Friday, December 25, 2009
Astronomy
In the Middle Eastern astrology of the time, the planet Jupiter had an association with kingship, and Saturn had an association with Judea.To the astrologers of the first century Mediterranean basin, and probably to the Zoroastrian astrologer-priests known as the Magi, a triple conjunction between Saturn and Jupiter would have meant the birth of a new king for Judea, then ruled by a puppet king and a Roman imperial governor.
The basic unit of astronomic distance, the light year, indicates distances and speeds that we find difficult to grasp. A single light year contains over nine trillion kilometres; if every man, woman, and child on Earth traveled the distance between Toronto and Winnipeg, we would cumulatively have traveled about one light year. Yet we can see the Andromeda Galaxy, two and a half million light years away, with our own eyes; and telescopes can detect the light of objects even farther away. Darkness does not overcome light.
These things we know from observation and from calculation; what Ursula LeGuin called "number the indispoutable". Other things we experience; the sense that the birth of a child brings a chance for redemption and renewal, and experience of birth as a spiritual, rather than just a biological, event. And sacred writings handed down to us over the centuries tell us still more:
But the angel said to them, ‘Do not be afraid; for see—I am bringing you good news of great joy for all the people: to you is born this day in the city of David a Saviour, who is the Messiah,* the Lord. (Luke 2:10-11)Merry Christmas, everyone.
Monday, December 24, 2007
Looking back on Advent

Advent, in the Christian calendar, starts on the fourth Sunday before Christmas, and runs until Christmas Day. During that time, we prepare for the coming of Christ, both in the sense of preparing for the festival of light by which we mark the birthday of the Christ Child, and we prepare to welcome the divine presence into our own lives. We look forward, in hope and expectation, for the dawn of justice, the completion, the hope embodied in the words: "Your kingdom come, your will be done".

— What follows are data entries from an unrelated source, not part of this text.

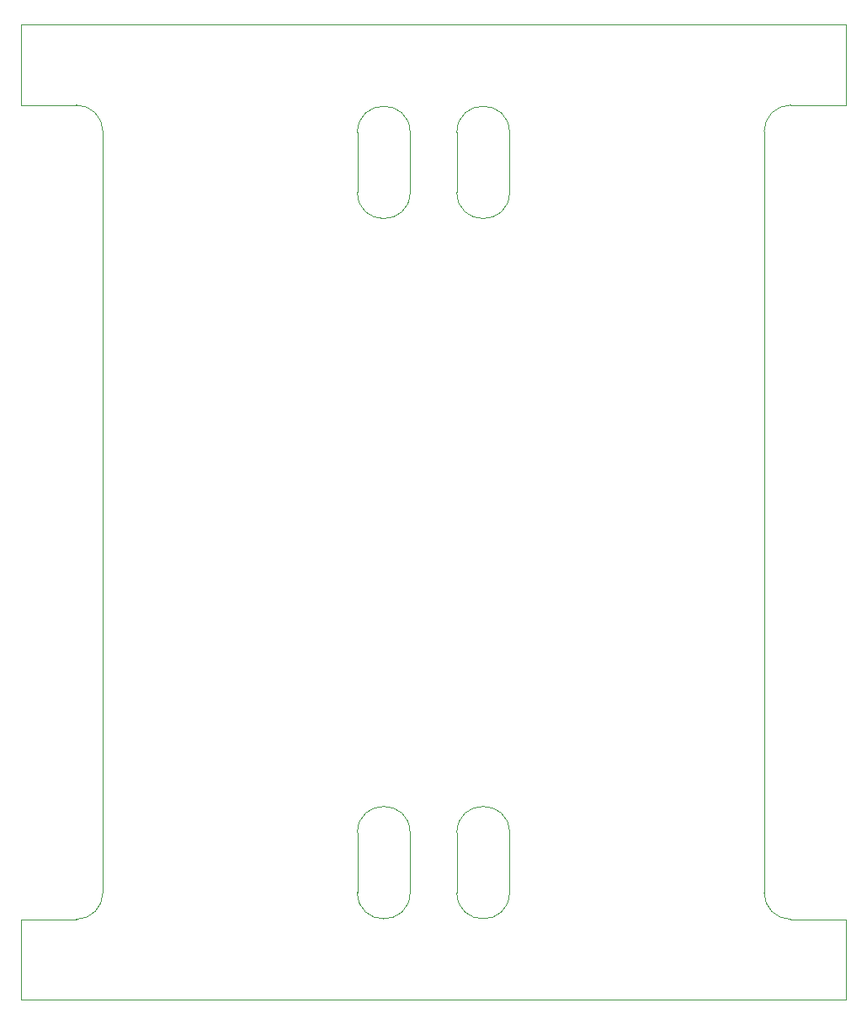
<source format=gbr>
%TF.GenerationSoftware,KiCad,Pcbnew,(6.0.11)*%
%TF.CreationDate,2023-03-22T15:14:07-07:00*%
%TF.ProjectId,solar-panel-NoCutout,736f6c61-722d-4706-916e-656c2d4e6f43,3.0*%
%TF.SameCoordinates,Original*%
%TF.FileFunction,Profile,NP*%
%FSLAX46Y46*%
G04 Gerber Fmt 4.6, Leading zero omitted, Abs format (unit mm)*
G04 Created by KiCad (PCBNEW (6.0.11)) date 2023-03-22 15:14:07*
%MOMM*%
%LPD*%
G01*
G04 APERTURE LIST*
%TA.AperFunction,Profile*%
%ADD10C,0.050000*%
%TD*%
G04 APERTURE END LIST*
D10*
X136850000Y-153000000D02*
X136850000Y-147000000D01*
X142150000Y-153000000D02*
X142150000Y-147000000D01*
X146850000Y-147000000D02*
X146850000Y-153000000D01*
X152150000Y-153000000D02*
X152150000Y-147000000D01*
X142150000Y-76600000D02*
X142150000Y-82600000D01*
X136850000Y-76600000D02*
X136850000Y-82600000D01*
X146850000Y-76600000D02*
X146850000Y-82600000D01*
X152150000Y-76600000D02*
X152150000Y-82600000D01*
X186000000Y-65750000D02*
X103000000Y-65750000D01*
X108580000Y-73830000D02*
X103000000Y-73830000D01*
X111240038Y-76480000D02*
G75*
G03*
X108580000Y-73830000I-2645038J5000D01*
G01*
X103000000Y-65750000D02*
X103000000Y-73830000D01*
X103000000Y-155690000D02*
X103000000Y-163750000D01*
X136850000Y-82600000D02*
G75*
G03*
X142150000Y-82600000I2650000J0D01*
G01*
X186000000Y-73830000D02*
X180420000Y-73830000D01*
X177760000Y-76480000D02*
X177760000Y-114600000D01*
X152150000Y-76600000D02*
G75*
G03*
X146850000Y-76600000I-2650000J0D01*
G01*
X186000000Y-73830000D02*
X186000000Y-65750000D01*
X142150000Y-76600000D02*
G75*
G03*
X136850000Y-76600000I-2650000J0D01*
G01*
X111240000Y-153040000D02*
X111240000Y-114600000D01*
X103000000Y-163750000D02*
X186000000Y-163750000D01*
X177760000Y-114600000D02*
X177760000Y-153040000D01*
X142150000Y-147000000D02*
G75*
G03*
X136850000Y-147000000I-2650000J0D01*
G01*
X186000000Y-163750000D02*
X186000000Y-155690000D01*
X136850000Y-153000000D02*
G75*
G03*
X142150000Y-153000000I2650000J0D01*
G01*
X180420000Y-73829938D02*
G75*
G03*
X177760000Y-76480000I-15000J-2644962D01*
G01*
X111240000Y-114600000D02*
X111240000Y-76480000D01*
X152150000Y-147000000D02*
G75*
G03*
X146850000Y-147000000I-2650000J0D01*
G01*
X108580000Y-155690063D02*
G75*
G03*
X111240000Y-153040000I14900J2645063D01*
G01*
X146850000Y-153000000D02*
G75*
G03*
X152150000Y-153000000I2650000J0D01*
G01*
X177760063Y-153040000D02*
G75*
G03*
X180420000Y-155690000I2645037J-5000D01*
G01*
X103000000Y-155690000D02*
X108580000Y-155690000D01*
X146850000Y-82600000D02*
G75*
G03*
X152150000Y-82600000I2650000J0D01*
G01*
X180420000Y-155690000D02*
X186000000Y-155690000D01*
M02*

</source>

This advent season, two things happened that gave me hope. Two isolated news stories that lit up a season of hope, like the first faint blue glow in the sky at the end of the night, by which we who have stood the night watch can keep our faith that the day will come.
- The governor of South Dakota, Mike Rounds, has proposed measures to shield the sacred mountain called Bear Butte from inappropriate development, and in particular from the bars and party-oriented campgrounds associated with the Sturgis motorcycle rally.

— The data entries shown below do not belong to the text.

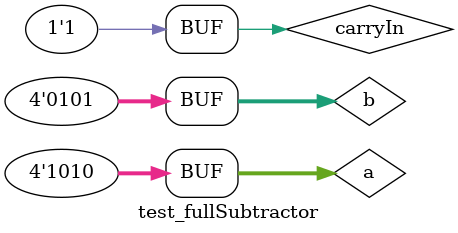
<source format=v>




module fullSubtractor (output s, output carryOut,  input a, input b, input carryIn); 

	
  wire tmp1, tmp2, tmp3;
  
//-- portas 

  xor (tmp1, a, b);   
  and (tmp3, ~a , b );
  
  and (tmp2, ~tmp1 , carryIn);  
  
  xor (s , tmp1 , carryIn);
  or (carryOut ,tmp2 ,tmp3 );

endmodule //-- fullAdder

// ------------------------- 
// 4bit full subtractor 
// ------------------------- 
module fourBitFullSubtractor(s, carryOut, x, y, carryIn);
  
  output [3:0] s;
  output carryOut;
  input  [3:0] x, y;
  input carryIn;
  wire c1, c2, c3;
  
  //-- portas 
  
  fullSubtractor FULLSUBTRACTOR0(s[0], c1, x[0], y[0], carryIn);
  fullSubtractor FULLSUBTRACTOR1(s[1], c2, x[1], y[1], c1);
  fullSubtractor FULLSUBTRACTOR2(s[2], c3, x[2], y[2], c2);
  fullSubtractor FULLSUBTRACTOR3(s[3], carryOut, x[3], y[3], c3);
  
endmodule //-- fourbitFullAdder
 

module test_fullSubtractor; 
// ------------------------- definir dados 
reg [3:0] a; 
reg [3:0] b; 
reg carryIn; 
wire [3:0] soma;
wire carryOut; 

fourBitFullSubtractor FOURBITFULLSUBTRACTOR0(soma, carryOut, a, b, carryIn);

// ------------------------- parte principal 
  initial
  begin
  $display("Exemplo0022 - Rayan Darwin - 412770"); 
  $display("Test ALU's Full Subtractor:"); 
 
  //-- Mostrar testes
 
  $monitor($time," a = %b b = %b carry in= %b *** carry out = %b Soma = %b\n" , a , b , carryIn,carryOut,soma);
  end
  
  //-- Entradas
  initial
  begin
  a = 4'd2;b = 4'd4; carryIn = 1'b0;


  #5 a = 4'd2;b = 4'd4;
  #5 a = 4'd6;b = 4'd8;
  #5 a = 4'd1;b = 4'd3;
  #5 a = 4'd5;b = 4'd7;
  #5 a = 4'd10;b = 4'd5;
  carryIn = 1'b1;


  end
endmodule //-- test_fullAdder 
</source>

The most objectionable of these campgrounds will have much less rowdy partying this year, after its owner lost his liquor license.
- The legislature of New Jersey abolished that state's capital punishment statute. While various states have stopped executing people under orders from the courts, as New York did, or because the number of innocent people condemned to die had grown unbearable, as in Illinois, New Jersey marks the first American state in a long time to have the people's representatives look at the proposition of capital punishment and reject it; to give up the option to take life in the name of the public. That marks a first, and I believe, or hope, that it marks the beginning of a real moral change. Perhaps when the Governor of New Jersey spoke of "evolving standards of decency, he did not speak of merely one judicial punishment in one state, but for an evolving consensus that we will not solve our problems by killing people.
I will have more to say on these and other matters as 2007 winds down and a new year arrives. I wish you a well of whatever festive season your tradition celebrates; I wish my fellow Christmas a blessed Christmas, and for all of us, a new dawn of hope.